WHAT TO WORK ON
Put every line of the records below into a Markdown table with two columns, "Row" and "Line text", numbering each row and skipping blank lines.

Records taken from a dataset
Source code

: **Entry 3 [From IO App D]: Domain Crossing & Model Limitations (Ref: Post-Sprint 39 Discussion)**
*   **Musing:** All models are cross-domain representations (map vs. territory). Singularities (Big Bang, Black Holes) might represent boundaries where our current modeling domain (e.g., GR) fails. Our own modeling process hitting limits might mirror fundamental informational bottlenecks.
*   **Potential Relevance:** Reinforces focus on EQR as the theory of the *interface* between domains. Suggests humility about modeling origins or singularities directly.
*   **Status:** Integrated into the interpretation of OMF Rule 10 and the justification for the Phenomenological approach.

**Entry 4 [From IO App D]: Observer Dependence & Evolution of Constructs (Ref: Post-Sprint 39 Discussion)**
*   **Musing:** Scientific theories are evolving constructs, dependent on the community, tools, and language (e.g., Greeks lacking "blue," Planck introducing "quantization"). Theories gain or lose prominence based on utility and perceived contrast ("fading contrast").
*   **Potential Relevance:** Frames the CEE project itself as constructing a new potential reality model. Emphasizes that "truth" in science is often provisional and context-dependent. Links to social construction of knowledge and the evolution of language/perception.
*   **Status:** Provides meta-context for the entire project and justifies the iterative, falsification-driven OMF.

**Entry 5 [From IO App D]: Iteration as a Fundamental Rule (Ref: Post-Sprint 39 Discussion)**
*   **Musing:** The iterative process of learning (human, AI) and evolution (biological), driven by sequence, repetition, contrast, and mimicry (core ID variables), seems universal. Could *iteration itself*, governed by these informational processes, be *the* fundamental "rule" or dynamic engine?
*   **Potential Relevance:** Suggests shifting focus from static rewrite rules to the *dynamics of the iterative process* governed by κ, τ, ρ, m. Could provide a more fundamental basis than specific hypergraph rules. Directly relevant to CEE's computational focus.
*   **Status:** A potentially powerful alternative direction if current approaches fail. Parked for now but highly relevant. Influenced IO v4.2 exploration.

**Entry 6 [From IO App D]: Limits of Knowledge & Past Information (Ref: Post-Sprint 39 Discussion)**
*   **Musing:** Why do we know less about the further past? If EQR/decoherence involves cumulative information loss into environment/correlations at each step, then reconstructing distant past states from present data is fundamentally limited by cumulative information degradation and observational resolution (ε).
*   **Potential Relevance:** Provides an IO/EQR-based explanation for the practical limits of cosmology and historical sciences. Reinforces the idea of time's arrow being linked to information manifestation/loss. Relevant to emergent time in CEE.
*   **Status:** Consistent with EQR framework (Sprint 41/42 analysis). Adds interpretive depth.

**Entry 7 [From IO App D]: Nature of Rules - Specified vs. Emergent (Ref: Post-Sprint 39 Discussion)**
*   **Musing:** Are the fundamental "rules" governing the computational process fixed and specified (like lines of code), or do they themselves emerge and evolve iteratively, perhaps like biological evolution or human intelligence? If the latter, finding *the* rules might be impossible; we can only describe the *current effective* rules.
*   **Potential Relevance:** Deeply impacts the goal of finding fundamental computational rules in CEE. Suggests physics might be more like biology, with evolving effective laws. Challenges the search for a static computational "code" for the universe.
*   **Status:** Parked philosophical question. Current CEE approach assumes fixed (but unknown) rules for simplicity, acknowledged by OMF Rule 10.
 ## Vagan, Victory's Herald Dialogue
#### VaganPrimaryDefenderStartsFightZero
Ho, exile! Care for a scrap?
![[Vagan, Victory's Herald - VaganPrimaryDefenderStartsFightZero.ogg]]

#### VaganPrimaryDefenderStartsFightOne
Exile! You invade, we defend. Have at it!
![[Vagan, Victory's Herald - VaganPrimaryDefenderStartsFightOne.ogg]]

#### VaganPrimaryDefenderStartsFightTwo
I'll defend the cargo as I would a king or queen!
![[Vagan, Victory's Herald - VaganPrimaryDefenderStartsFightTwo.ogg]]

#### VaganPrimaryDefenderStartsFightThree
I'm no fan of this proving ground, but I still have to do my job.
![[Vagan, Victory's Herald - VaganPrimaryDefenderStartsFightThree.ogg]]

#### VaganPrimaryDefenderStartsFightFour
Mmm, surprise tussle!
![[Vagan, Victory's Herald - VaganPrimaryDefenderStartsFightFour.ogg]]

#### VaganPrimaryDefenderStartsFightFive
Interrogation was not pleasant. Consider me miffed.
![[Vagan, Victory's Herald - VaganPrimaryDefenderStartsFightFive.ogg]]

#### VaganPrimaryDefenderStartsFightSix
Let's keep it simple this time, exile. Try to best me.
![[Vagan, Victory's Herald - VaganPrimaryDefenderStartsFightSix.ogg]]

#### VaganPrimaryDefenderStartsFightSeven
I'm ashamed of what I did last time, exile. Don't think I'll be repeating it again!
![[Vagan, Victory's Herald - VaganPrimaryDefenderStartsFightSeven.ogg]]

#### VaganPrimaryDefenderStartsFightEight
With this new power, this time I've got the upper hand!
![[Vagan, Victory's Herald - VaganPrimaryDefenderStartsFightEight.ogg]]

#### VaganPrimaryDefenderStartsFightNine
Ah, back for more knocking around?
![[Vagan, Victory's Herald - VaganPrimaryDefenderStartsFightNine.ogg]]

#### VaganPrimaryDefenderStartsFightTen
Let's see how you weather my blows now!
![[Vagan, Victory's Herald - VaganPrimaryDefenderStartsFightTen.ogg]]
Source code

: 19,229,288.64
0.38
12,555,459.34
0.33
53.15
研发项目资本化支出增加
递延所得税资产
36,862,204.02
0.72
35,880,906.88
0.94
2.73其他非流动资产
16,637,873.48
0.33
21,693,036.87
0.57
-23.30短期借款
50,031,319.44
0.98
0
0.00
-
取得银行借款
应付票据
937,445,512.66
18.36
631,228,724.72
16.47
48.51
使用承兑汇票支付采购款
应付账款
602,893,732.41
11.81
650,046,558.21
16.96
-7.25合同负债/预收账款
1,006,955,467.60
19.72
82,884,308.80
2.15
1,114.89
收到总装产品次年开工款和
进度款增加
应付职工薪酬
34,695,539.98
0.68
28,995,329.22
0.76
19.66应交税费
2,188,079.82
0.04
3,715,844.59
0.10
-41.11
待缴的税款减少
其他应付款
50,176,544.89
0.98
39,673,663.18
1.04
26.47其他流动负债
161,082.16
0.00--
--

TASK ANSWER
| Row | Line text |
|---|---|
| 1 | Source code |
| 2 | : **Entry 3 [From IO App D]: Domain Crossing & Model Limitations (Ref: Post-Sprint 39 Discussion)** |
| 3 | *   **Musing:** All models are cross-domain representations (map vs. territory). Singularities (Big Bang, Black Holes) might represent boundaries where our current modeling domain (e.g., GR) fails. Our own modeling process hitting limits might mirror fundamental informational bottlenecks. |
| 4 | *   **Potential Relevance:** Reinforces focus on EQR as the theory of the *interface* between domains. Suggests humility about modeling origins or singularities directly. |
| 5 | *   **Status:** Integrated into the interpretation of OMF Rule 10 and the justification for the Phenomenological approach. |
| 6 | **Entry 4 [From IO App D]: Observer Dependence & Evolution of Constructs (Ref: Post-Sprint 39 Discussion)** |
| 7 | *   **Musing:** Scientific theories are evolving constructs, dependent on the community, tools, and language (e.g., Greeks lacking "blue," Planck introducing "quantization"). Theories gain or lose prominence based on utility and perceived contrast ("fading contrast"). |
| 8 | *   **Potential Relevance:** Frames the CEE project itself as constructing a new potential reality model. Emphasizes that "truth" in science is often provisional and context-dependent. Links to social construction of knowledge and the evolution of language/perception. |
| 9 | *   **Status:** Provides meta-context for the entire project and justifies the iterative, falsification-driven OMF. |
| 10 | **Entry 5 [From IO App D]: Iteration as a Fundamental Rule (Ref: Post-Sprint 39 Discussion)** |
| 11 | *   **Musing:** The iterative process of learning (human, AI) and evolution (biological), driven by sequence, repetition, contrast, and mimicry (core ID variables), seems universal. Could *iteration itself*, governed by these informational processes, be *the* fundamental "rule" or dynamic engine? |
| 12 | *   **Potential Relevance:** Suggests shifting focus from static rewrite rules to the *dynamics of the iterative process* governed by κ, τ, ρ, m. Could provide a more fundamental basis than specific hypergraph rules. Directly relevant to CEE's computational focus. |
| 13 | *   **Status:** A potentially powerful alternative direction if current approaches fail. Parked for now but highly relevant. Influenced IO v4.2 exploration. |
| 14 | **Entry 6 [From IO App D]: Limits of Knowledge & Past Information (Ref: Post-Sprint 39 Discussion)** |
| 15 | *   **Musing:** Why do we know less about the further past? If EQR/decoherence involves cumulative information loss into environment/correlations at each step, then reconstructing distant past states from present data is fundamentally limited by cumulative information degradation and observational resolution (ε). |
| 16 | *   **Potential Relevance:** Provides an IO/EQR-based explanation for the practical limits of cosmology and historical sciences. Reinforces the idea of time's arrow being linked to information manifestation/loss. Relevant to emergent time in CEE. |
| 17 | *   **Status:** Consistent with EQR framework (Sprint 41/42 analysis). Adds interpretive depth. |
| 18 | **Entry 7 [From IO App D]: Nature of Rules - Specified vs. Emergent (Ref: Post-Sprint 39 Discussion)** |
| 19 | *   **Musing:** Are the fundamental "rules" governing the computational process fixed and specified (like lines of code), or do they themselves emerge and evolve iteratively, perhaps like biological evolution or human intelligence? If the latter, finding *the* rules might be impossible; we can only describe the *current effective* rules. |
| 20 | *   **Potential Relevance:** Deeply impacts the goal of finding fundamental computational rules in CEE. Suggests physics might be more like biology, with evolving effective laws. Challenges the search for a static computational "code" for the universe. |
| 21 | *   **Status:** Parked philosophical question. Current CEE approach assumes fixed (but unknown) rules for simplicity, acknowledged by OMF Rule 10. |
| 22 |  ## Vagan, Victory's Herald Dialogue |
| 23 | #### VaganPrimaryDefenderStartsFightZero |
| 24 | Ho, exile! Care for a scrap? |
| 25 | ![[Vagan, Victory's Herald - VaganPrimaryDefenderStartsFightZero.ogg]] |
| 26 | #### VaganPrimaryDefenderStartsFightOne |
| 27 | Exile! You invade, we defend. Have at it! |
| 28 | ![[Vagan, Victory's Herald - VaganPrimaryDefenderStartsFightOne.ogg]] |
| 29 | #### VaganPrimaryDefenderStartsFightTwo |
| 30 | I'll defend the cargo as I would a king or queen! |
| 31 | ![[Vagan, Victory's Herald - VaganPrimaryDefenderStartsFightTwo.ogg]] |
| 32 | #### VaganPrimaryDefenderStartsFightThree |
| 33 | I'm no fan of this proving ground, but I still have to do my job. |
| 34 | ![[Vagan, Victory's Herald - VaganPrimaryDefenderStartsFightThree.ogg]] |
| 35 | #### VaganPrimaryDefenderStartsFightFour |
| 36 | Mmm, surprise tussle! |
| 37 | ![[Vagan, Victory's Herald - VaganPrimaryDefenderStartsFightFour.ogg]] |
| 38 | #### VaganPrimaryDefenderStartsFightFive |
| 39 | Interrogation was not pleasant. Consider me miffed. |
| 40 | ![[Vagan, Victory's Herald - VaganPrimaryDefenderStartsFightFive.ogg]] |
| 41 | #### VaganPrimaryDefenderStartsFightSix |
| 42 | Let's keep it simple this time, exile. Try to best me. |
| 43 | ![[Vagan, Victory's Herald - VaganPrimaryDefenderStartsFightSix.ogg]] |
| 44 | #### VaganPrimaryDefenderStartsFightSeven |
| 45 | I'm ashamed of what I did last time, exile. Don't think I'll be repeating it again! |
| 46 | ![[Vagan, Victory's Herald - VaganPrimaryDefenderStartsFightSeven.ogg]] |
| 47 | #### VaganPrimaryDefenderStartsFightEight |
| 48 | With this new power, this time I've got the upper hand! |
| 49 | ![[Vagan, Victory's Herald - VaganPrimaryDefenderStartsFightEight.ogg]] |
| 50 | #### VaganPrimaryDefenderStartsFightNine |
| 51 | Ah, back for more knocking around? |
| 52 | ![[Vagan, Victory's Herald - VaganPrimaryDefenderStartsFightNine.ogg]] |
| 53 | #### VaganPrimaryDefenderStartsFightTen |
| 54 | Let's see how you weather my blows now! |
| 55 | ![[Vagan, Victory's Herald - VaganPrimaryDefenderStartsFightTen.ogg]] |
| 56 | Source code |
| 57 | : 19,229,288.64 |
| 58 | 0.38 |
| 59 | 12,555,459.34 |
| 60 | 0.33 |
| 61 | 53.15 |
| 62 | 研发项目资本化支出增加 |
| 63 | 递延所得税资产 |
| 64 | 36,862,204.02 |
| 65 | 0.72 |
| 66 | 35,880,906.88 |
| 67 | 0.94 |
| 68 | 2.73其他非流动资产 |
| 69 | 16,637,873.48 |
| 70 | 0.33 |
| 71 | 21,693,036.87 |
| 72 | 0.57 |
| 73 | -23.30短期借款 |
| 74 | 50,031,319.44 |
| 75 | 0.98 |
| 76 | 0 |
| 77 | 0.00 |
| 78 | - |
| 79 | 取得银行借款 |
| 80 | 应付票据 |
| 81 | 937,445,512.66 |
| 82 | 18.36 |
| 83 | 631,228,724.72 |
| 84 | 16.47 |
| 85 | 48.51 |
| 86 | 使用承兑汇票支付采购款 |
| 87 | 应付账款 |
| 88 | 602,893,732.41 |
| 89 | 11.81 |
| 90 | 650,046,558.21 |
| 91 | 16.96 |
| 92 | -7.25合同负债/预收账款 |
| 93 | 1,006,955,467.60 |
| 94 | 19.72 |
| 95 | 82,884,308.80 |
| 96 | 2.15 |
| 97 | 1,114.89 |
| 98 | 收到总装产品次年开工款和 |
| 99 | 进度款增加 |
| 100 | 应付职工薪酬 |
| 101 | 34,695,539.98 |
| 102 | 0.68 |
| 103 | 28,995,329.22 |
| 104 | 0.76 |
| 105 | 19.66应交税费 |
| 106 | 2,188,079.82 |
| 107 | 0.04 |
| 108 | 3,715,844.59 |
| 109 | 0.10 |
| 110 | -41.11 |
| 111 | 待缴的税款减少 |
| 112 | 其他应付款 |
| 113 | 50,176,544.89 |
| 114 | 0.98 |
| 115 | 39,673,663.18 |
| 116 | 1.04 |
| 117 | 26.47其他流动负债 |
| 118 | 161,082.16 |
| 119 | 0.00-- |
| 120 | -- |